Para tratar las patologías relacionadas con la permeabilidad intestinal, el especialista explica que se tratan básicamente con la alimentación, de modo que “el plan alimenticio que mejor consigue reequilibrar la microbiota es el Plan FODMAP o alimentación baja en Fructosa y Fructánidos. Se pone una primera fase muy restrictiva que se mantiene entre 4 y 6 semanas. Y luego se van reintroduciendo en otras 3 fases de igual duración los alimentos que contienen fructosa de menor a mayor cantidad. También en estos 4 meses se retiran los cereales con gluten y los lácteos con lactosa, para, al final, volver a reintroducirlos. También se reduce mucho la ingesta de grasa, sobre todo grasa saturada”.

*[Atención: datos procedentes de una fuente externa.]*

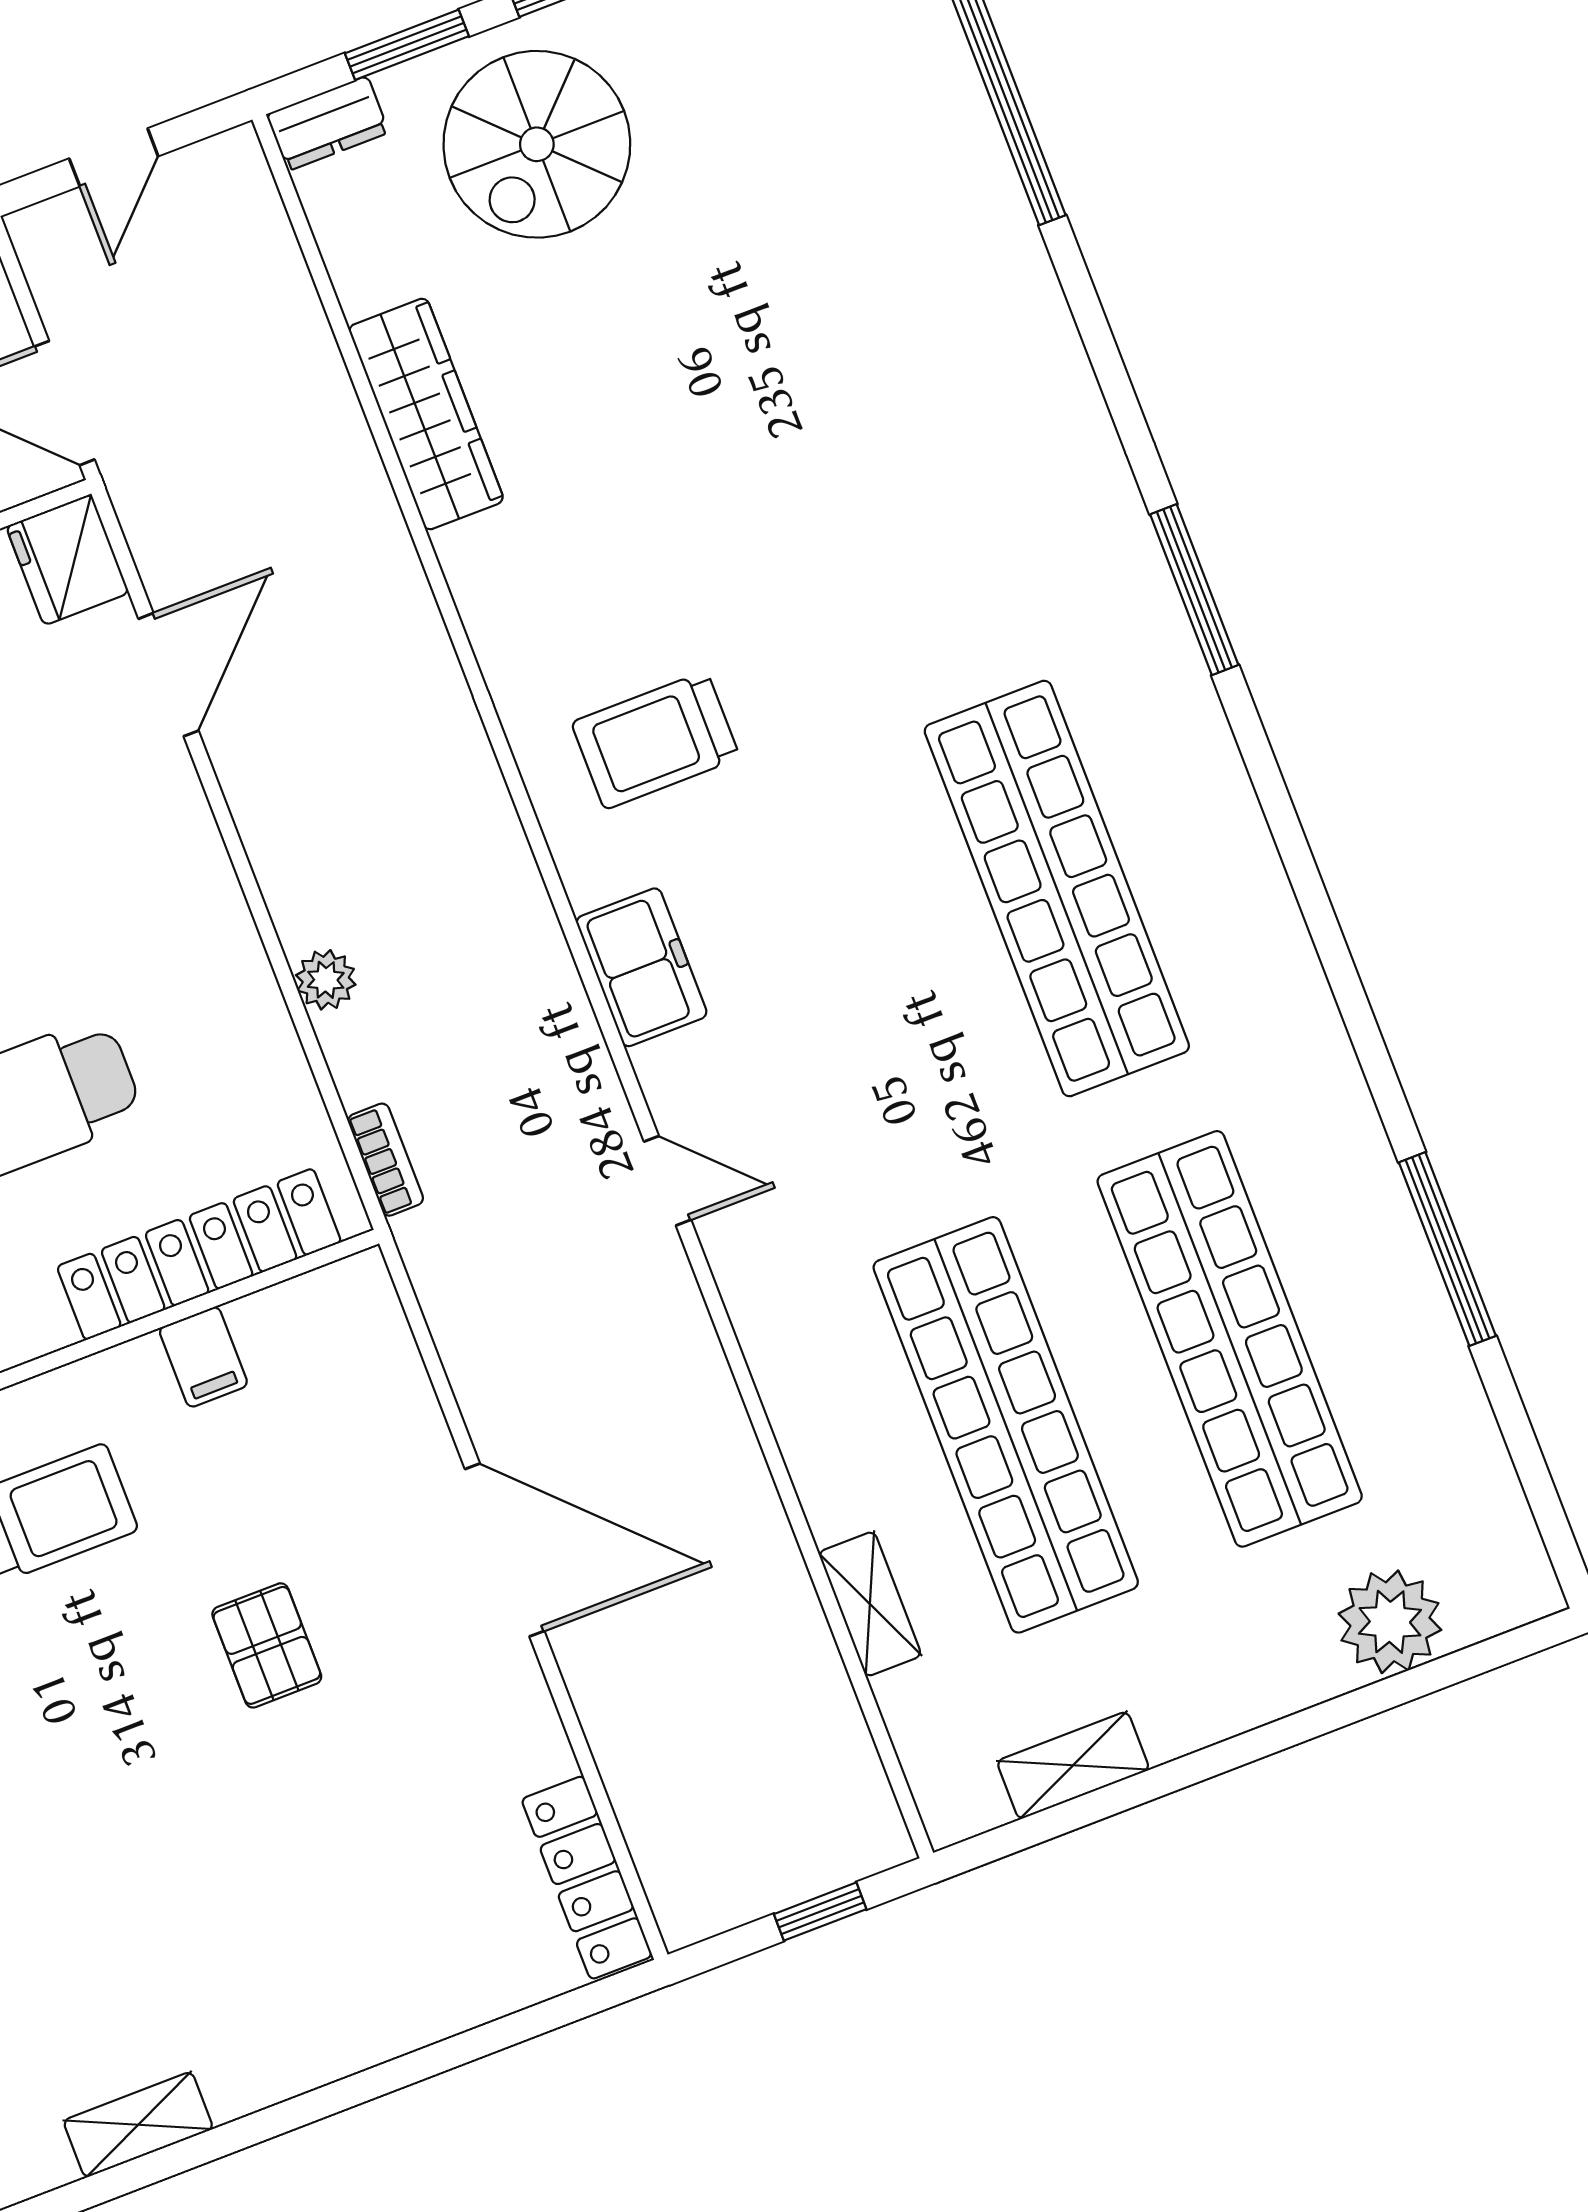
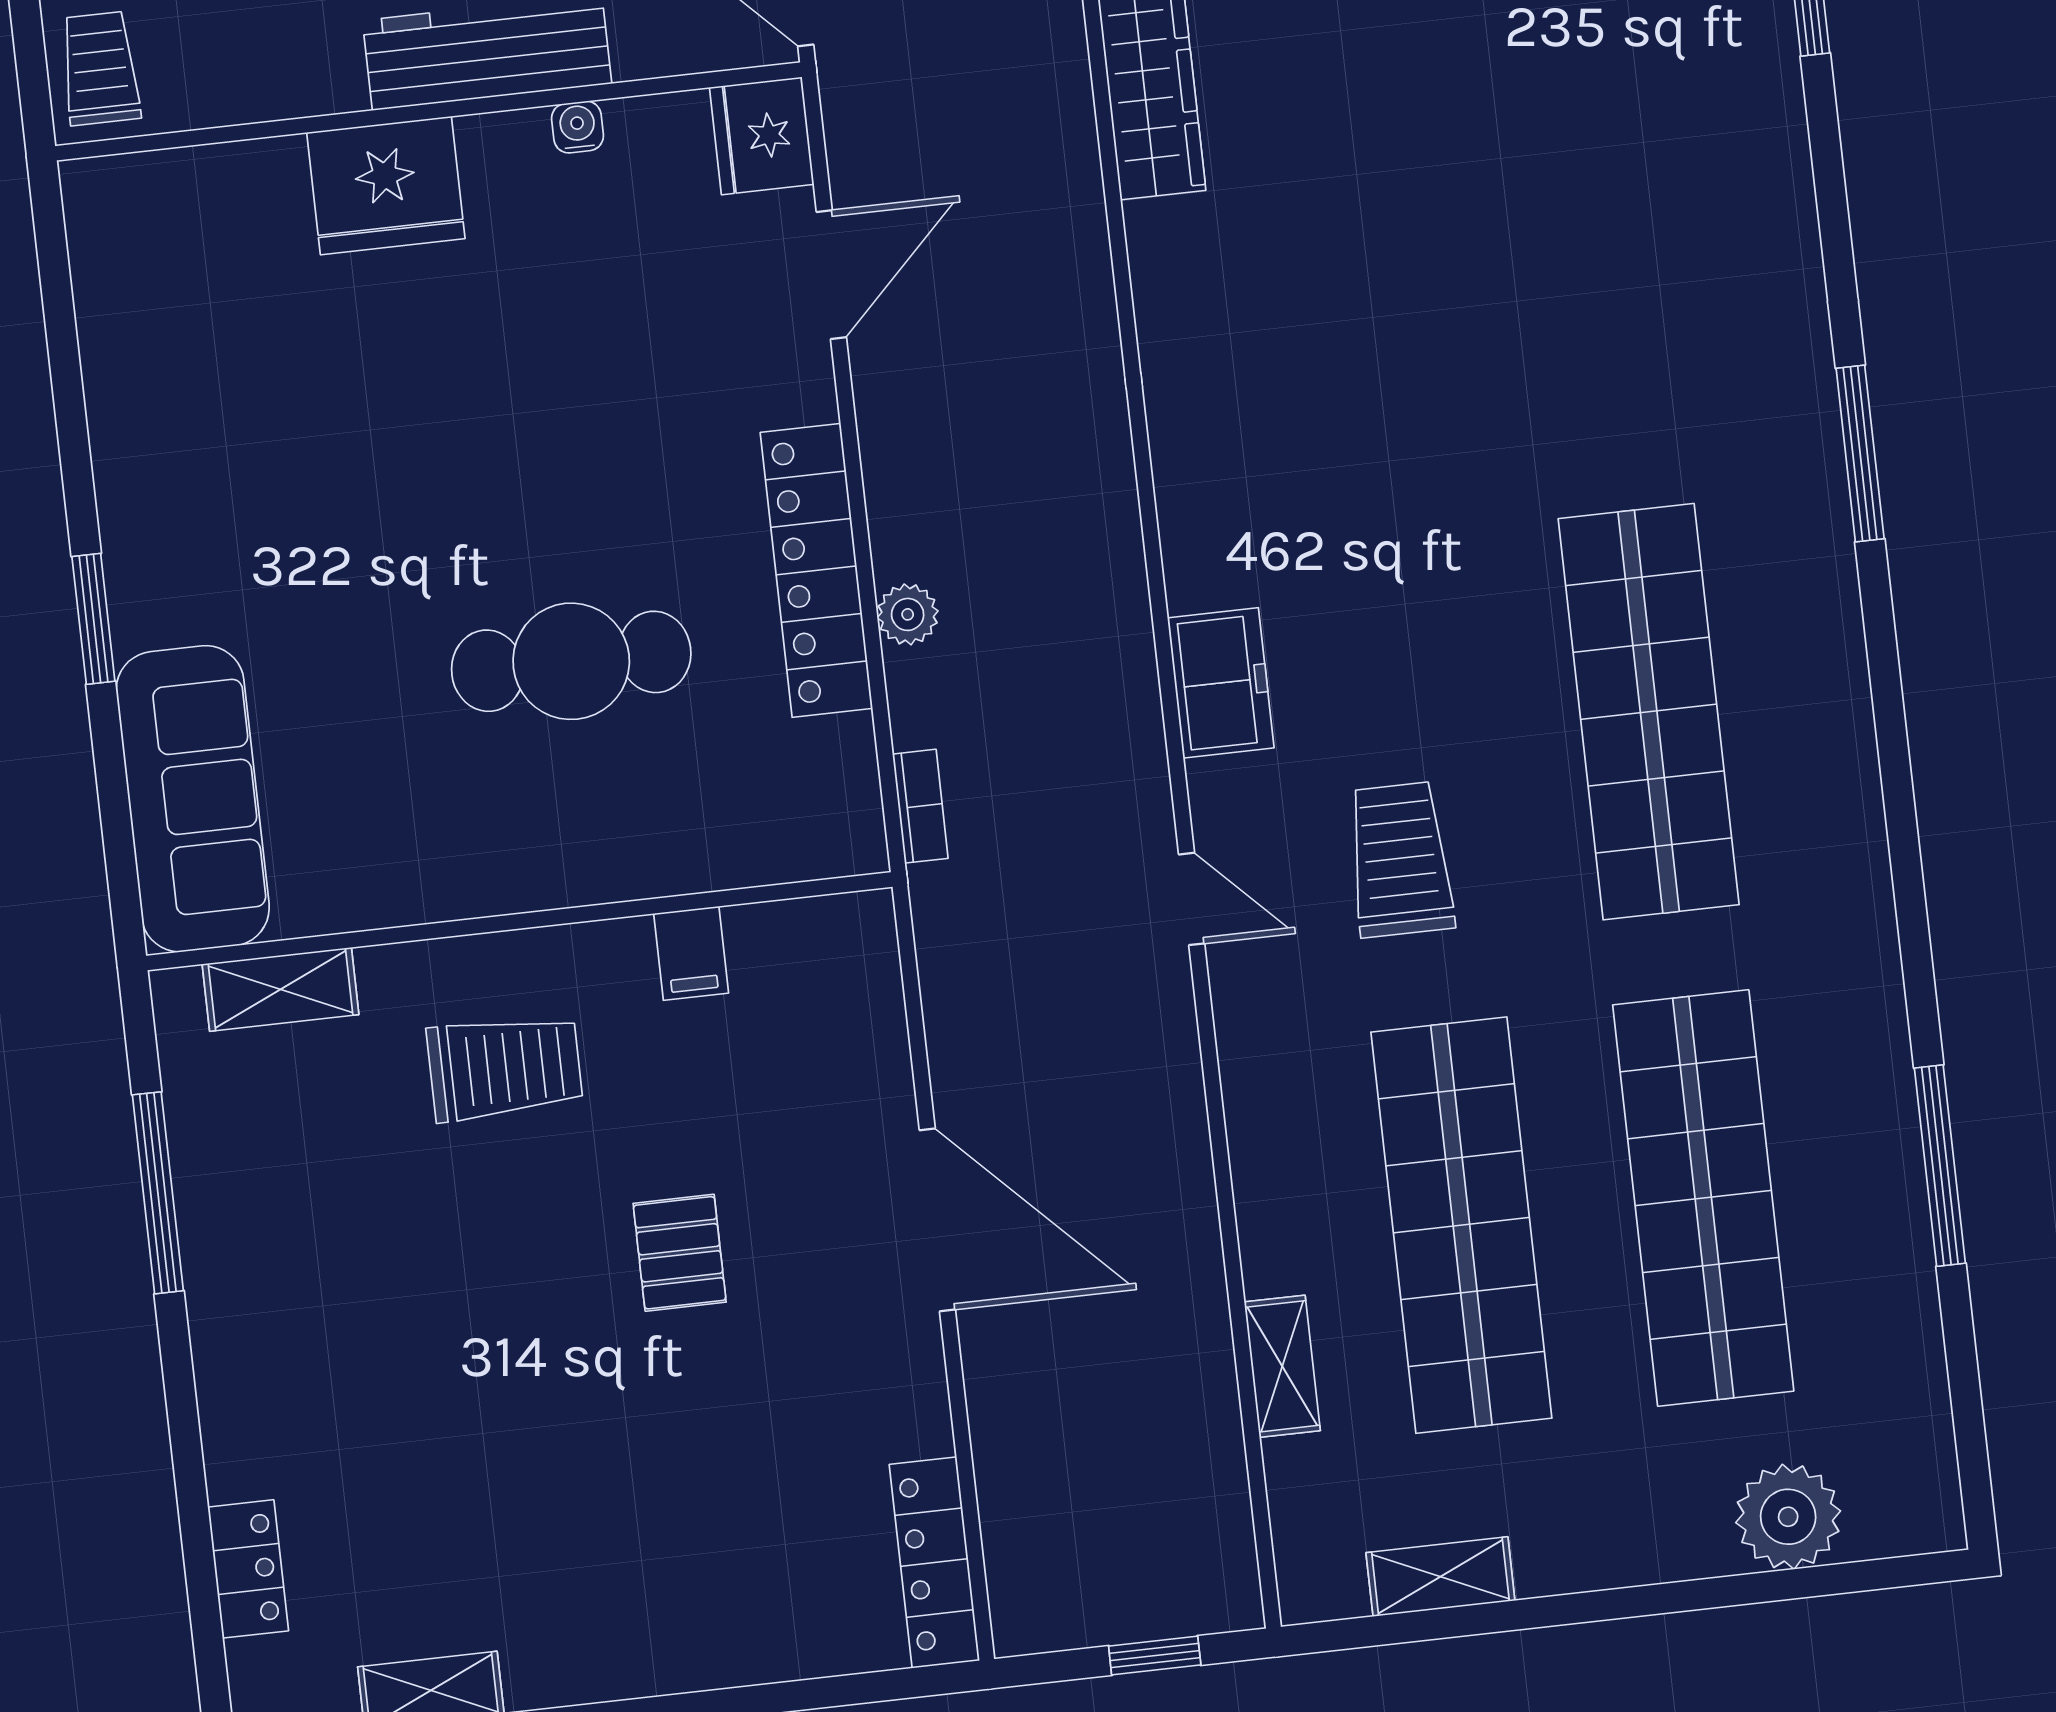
trolley: (656, 740) -> (1400, 860), moved, turned 90
locker: (199, 1254) -> (816, 570), moved, turned -90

El doctor concluye que “este plan de alimentación debe acompañarse de Probióticos al menos el primer mes; pero también se toman complementos naturales antiinflamatorios como la cúrcuma de alta biodisponibilidad y la Boswellia. Y se acompaña con un suplemento vitamínico y mineral donde no falten buenas dosis de Vitamina C, D, B6, Selenio y Zinc. También se añaden 2 aminoácidos L-Arginina y L-Glutamina y una molécula (Xiloglucano) para permitir favorecer la unión de los enterocitos”.